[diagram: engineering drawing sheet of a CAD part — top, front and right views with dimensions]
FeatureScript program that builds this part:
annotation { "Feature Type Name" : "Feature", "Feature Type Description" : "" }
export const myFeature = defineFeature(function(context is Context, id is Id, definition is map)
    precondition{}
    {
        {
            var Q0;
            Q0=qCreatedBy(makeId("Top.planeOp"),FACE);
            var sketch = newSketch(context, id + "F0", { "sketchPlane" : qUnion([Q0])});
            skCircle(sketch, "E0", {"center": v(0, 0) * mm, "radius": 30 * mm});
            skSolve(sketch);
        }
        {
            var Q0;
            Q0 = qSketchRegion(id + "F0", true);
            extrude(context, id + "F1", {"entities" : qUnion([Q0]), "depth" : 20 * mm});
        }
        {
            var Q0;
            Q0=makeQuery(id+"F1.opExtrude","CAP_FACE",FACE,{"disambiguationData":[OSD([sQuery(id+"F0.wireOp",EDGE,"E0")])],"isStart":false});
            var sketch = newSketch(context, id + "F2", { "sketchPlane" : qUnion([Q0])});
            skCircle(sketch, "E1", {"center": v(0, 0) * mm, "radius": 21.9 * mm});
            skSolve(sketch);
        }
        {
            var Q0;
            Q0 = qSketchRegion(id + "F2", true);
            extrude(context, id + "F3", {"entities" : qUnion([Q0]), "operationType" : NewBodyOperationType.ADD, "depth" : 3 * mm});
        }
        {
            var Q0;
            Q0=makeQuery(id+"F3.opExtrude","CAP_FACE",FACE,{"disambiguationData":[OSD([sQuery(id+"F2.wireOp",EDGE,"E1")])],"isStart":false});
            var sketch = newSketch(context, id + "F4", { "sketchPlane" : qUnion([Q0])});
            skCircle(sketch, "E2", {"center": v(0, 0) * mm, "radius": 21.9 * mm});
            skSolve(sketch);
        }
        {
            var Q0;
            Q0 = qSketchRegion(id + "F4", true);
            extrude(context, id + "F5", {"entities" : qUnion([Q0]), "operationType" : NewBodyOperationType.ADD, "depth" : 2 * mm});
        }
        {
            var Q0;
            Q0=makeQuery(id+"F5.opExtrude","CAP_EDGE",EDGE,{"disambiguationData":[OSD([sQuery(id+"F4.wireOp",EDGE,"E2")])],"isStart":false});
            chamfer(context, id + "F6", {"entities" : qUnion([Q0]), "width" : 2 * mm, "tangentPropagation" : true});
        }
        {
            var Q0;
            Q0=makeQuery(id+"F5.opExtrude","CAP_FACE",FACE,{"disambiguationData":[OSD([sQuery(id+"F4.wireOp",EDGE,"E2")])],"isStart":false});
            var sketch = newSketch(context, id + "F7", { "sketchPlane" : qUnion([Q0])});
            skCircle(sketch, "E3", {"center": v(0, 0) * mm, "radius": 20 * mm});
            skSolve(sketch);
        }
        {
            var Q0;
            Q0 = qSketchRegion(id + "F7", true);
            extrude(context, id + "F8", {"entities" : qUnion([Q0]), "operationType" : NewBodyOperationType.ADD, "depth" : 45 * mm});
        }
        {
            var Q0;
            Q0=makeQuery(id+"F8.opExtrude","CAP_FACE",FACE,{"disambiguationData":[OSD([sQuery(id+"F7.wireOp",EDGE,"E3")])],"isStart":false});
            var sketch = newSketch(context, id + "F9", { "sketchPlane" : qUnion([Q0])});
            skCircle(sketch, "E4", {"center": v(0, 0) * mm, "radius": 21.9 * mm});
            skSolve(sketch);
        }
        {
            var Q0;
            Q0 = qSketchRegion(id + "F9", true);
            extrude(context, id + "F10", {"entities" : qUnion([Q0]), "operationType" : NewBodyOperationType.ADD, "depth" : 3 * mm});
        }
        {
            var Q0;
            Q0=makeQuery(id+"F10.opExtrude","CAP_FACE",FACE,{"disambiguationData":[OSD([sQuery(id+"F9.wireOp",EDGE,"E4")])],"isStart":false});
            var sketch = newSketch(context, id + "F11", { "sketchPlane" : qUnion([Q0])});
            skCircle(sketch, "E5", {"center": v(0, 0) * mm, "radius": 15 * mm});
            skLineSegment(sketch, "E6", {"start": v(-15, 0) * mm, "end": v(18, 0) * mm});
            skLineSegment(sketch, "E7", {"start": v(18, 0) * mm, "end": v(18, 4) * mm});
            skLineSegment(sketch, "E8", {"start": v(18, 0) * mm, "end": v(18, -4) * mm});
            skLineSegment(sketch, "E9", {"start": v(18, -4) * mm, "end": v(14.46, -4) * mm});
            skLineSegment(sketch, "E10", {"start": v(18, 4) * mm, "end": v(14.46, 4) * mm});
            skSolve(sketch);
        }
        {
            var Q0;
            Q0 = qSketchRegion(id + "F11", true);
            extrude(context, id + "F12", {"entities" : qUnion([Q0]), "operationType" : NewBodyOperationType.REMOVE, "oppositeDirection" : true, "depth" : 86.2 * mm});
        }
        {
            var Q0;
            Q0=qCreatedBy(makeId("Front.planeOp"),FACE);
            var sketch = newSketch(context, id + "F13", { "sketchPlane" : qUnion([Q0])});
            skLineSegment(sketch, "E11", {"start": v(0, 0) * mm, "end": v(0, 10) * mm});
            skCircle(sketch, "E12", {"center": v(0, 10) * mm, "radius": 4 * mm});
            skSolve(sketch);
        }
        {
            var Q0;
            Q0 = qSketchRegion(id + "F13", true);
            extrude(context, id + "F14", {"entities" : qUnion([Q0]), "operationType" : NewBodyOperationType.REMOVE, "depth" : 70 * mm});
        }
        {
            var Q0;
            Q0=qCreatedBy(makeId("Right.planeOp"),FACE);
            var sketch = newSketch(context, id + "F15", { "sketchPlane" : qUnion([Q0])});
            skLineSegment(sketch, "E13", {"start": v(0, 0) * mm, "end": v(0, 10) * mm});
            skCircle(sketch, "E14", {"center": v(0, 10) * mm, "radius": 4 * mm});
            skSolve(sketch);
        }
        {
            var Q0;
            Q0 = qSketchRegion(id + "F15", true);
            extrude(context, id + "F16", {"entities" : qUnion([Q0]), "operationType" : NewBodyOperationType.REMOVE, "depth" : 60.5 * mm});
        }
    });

============

Goal — Count the lines in the rows above that contain the string "planeOp". Give only the number.

Completed exercise — 3